Saturday, 23 December 2017

Dummy Cheeky

Over at the nothingbutafan blog, Col is looking at the dummy version of Cheeky Weekly that was produced prior to the comic going on general sale. As I understand it, IPC would often produce early versions of their new comics as publicity material to be distributed to newsagents. It would seem that the publishers felt that a tangible copy of the proposed comic would be more likely to convince shop owners that the new publication was going to appeal to kids, thereby encouraging healthy orders, than some sort of flyer. I think the dummy issues were included in a pack containing information about the comic, and examples of the free gifts if I'm not mistaken. In later years, of course, preview copies were given directly to the readers of existing comics - I'm thinking of Oink! and others that I can't quite remember (Nipper, I think).

Col's posted an interesting examination of the differences between the dummy version of Cheeky Weekly number 1 and the issue that actually hit the newsagents shelves.

Wednesday, 20 December 2017

1981 - A Cheeky Christmas part 4

My trawl through the pages of Whoopee!'s 1981 Christmas issue in search of the Cheeky Weekly survivors now arrives at pages 18 and 19, occupied by a character called Robot Granny.

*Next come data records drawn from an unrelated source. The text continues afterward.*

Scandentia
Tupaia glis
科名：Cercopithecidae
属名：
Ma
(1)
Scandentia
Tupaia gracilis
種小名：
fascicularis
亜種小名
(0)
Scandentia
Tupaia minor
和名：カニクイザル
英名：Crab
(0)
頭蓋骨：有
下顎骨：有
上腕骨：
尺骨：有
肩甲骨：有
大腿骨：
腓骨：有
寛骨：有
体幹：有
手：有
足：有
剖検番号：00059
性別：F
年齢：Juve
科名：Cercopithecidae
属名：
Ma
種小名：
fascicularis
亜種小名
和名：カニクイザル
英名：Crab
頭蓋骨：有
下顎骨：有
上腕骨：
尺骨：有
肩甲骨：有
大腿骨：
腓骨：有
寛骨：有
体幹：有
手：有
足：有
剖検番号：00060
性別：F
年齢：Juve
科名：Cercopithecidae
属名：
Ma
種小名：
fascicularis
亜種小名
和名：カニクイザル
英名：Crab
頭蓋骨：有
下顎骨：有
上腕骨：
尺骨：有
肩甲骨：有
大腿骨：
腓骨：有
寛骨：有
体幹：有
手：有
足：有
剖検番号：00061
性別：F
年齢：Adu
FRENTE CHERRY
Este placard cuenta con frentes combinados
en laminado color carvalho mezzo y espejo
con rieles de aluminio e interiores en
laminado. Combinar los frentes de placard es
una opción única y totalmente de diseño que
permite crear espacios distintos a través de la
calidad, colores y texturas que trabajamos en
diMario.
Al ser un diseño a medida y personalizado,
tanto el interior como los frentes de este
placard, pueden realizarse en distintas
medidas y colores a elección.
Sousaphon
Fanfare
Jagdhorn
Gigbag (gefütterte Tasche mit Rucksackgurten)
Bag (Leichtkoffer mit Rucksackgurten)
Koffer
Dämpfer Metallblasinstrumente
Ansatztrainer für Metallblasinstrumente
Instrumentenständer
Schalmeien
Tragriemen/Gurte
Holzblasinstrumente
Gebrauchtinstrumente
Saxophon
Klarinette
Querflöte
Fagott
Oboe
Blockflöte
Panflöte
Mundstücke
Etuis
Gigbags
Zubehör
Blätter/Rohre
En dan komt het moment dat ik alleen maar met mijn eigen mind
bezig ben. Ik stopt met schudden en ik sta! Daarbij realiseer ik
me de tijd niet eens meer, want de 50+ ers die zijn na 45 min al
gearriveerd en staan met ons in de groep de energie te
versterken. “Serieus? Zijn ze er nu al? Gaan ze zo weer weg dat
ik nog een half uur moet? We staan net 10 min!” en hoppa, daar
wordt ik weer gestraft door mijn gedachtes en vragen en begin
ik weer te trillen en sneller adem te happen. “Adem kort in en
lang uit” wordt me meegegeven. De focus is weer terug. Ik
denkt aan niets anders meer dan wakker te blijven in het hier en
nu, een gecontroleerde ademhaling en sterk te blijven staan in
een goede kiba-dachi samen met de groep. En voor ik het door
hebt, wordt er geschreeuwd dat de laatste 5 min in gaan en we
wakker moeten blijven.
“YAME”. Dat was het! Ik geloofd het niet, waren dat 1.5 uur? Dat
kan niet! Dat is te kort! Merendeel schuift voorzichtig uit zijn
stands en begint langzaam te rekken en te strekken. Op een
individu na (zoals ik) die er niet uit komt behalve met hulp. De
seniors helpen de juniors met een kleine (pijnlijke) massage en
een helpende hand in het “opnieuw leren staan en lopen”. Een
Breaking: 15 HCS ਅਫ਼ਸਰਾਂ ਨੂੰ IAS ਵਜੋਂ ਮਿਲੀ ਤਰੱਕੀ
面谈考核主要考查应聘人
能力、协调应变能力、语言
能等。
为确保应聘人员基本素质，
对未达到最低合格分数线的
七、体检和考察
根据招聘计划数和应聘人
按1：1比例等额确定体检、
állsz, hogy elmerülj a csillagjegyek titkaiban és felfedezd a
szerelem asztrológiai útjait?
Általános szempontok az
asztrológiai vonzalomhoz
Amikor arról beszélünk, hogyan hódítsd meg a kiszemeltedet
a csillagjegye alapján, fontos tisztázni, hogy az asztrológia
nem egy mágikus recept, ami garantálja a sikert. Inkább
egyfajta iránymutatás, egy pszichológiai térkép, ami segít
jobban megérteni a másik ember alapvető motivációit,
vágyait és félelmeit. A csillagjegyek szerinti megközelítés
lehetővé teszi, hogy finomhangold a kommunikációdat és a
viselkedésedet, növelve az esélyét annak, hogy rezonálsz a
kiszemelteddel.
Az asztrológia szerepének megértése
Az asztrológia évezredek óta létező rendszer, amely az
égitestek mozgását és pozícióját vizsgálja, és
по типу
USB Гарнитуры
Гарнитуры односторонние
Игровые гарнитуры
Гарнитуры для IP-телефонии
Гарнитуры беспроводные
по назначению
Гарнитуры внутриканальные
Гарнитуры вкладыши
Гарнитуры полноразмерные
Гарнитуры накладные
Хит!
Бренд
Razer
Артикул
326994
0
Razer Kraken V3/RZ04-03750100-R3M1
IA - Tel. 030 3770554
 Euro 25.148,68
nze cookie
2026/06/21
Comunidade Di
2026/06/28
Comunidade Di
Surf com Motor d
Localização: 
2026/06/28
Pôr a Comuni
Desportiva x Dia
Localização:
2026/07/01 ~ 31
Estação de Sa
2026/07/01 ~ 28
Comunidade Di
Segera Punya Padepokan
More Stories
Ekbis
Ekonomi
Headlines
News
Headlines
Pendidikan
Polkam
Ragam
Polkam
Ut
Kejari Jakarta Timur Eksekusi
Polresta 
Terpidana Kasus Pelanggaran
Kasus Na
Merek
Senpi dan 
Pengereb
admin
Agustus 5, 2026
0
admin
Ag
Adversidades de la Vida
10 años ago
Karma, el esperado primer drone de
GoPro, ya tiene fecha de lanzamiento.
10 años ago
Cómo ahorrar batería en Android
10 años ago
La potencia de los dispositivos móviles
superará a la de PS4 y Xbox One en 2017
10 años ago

This is of course the aged automaton who Friends of Cheeky first knew as 6 Million Dollar Gran. On her transfer to Whoopee!, Gran's strips were for some reason given a numerically-focused change of title and she appeared as $6000,000 Gran, occasionally reverting to her former title, as was the case in her final outing before being given a more radical re-titling as of Whoopee! dated 09 May 1981, in which the synthetic senior citizen's strips were re-branded Robot Granny (not the last time her strip would undergo a title change). This new stage in Gran's career saw her become a nanny employed by Lord and Lady Swankly to look after their kids at Rottenrich Hall, which is where we find her on Christmas Eve, 1981...

Whoopee! 26 December 1981
Art: Ian Knox



As it's Christmas I'm not going to complain at the two references to Gran being bionic. Her debut in Cheeky Weekly made it clear that she was a robot but despite this she was often described as bionic during her run in the toothy funster's comic. It's surprising that the mistake was still being made when such descriptions of her attributes contradicted the strip's new title

Gran's abilities suit her to the oft-used 'Helping Santa out of Trouble' plot.



Sunday, 17 December 2017

1981 - A Cheeky Christmas part 3

This third installment of my look through the Christmas 1981 issue of Whoopee! in order to observe the seasonal adventures of our Cheeky Weekly pals who had survived the cancellation of their comic brings us to page 13's Christmas Quiz Time, a workout for Xmas-pud-addled brains that featured the toothy funster and his chums (including Paddywack who was for some reason absent from the cover of that festive edition). I have already posted about this page, so I'll direct you here for the full info.

Next up is Cheeky himself, now in somewhat reduced circumstances. Once he was the star of his own comic, and had begun his Whoopee! run with 4 pages a week, but Christmas '81 finds our grinning pal confined to a 2-page centre spread, and even then he has to share it with strips featuring his slimy sidekick and a bearded, jolly fellow who gets very busy at the end of December. Nevertheless Frank McDiarmid packs the space with a welter of Yuletide gags, as Cheeky meets a good number of his Krazy Town pals. Sadly there's no slap-up feed but the feature concludes with a nice sentiment courtesy of the man with the sleigh and reindeer.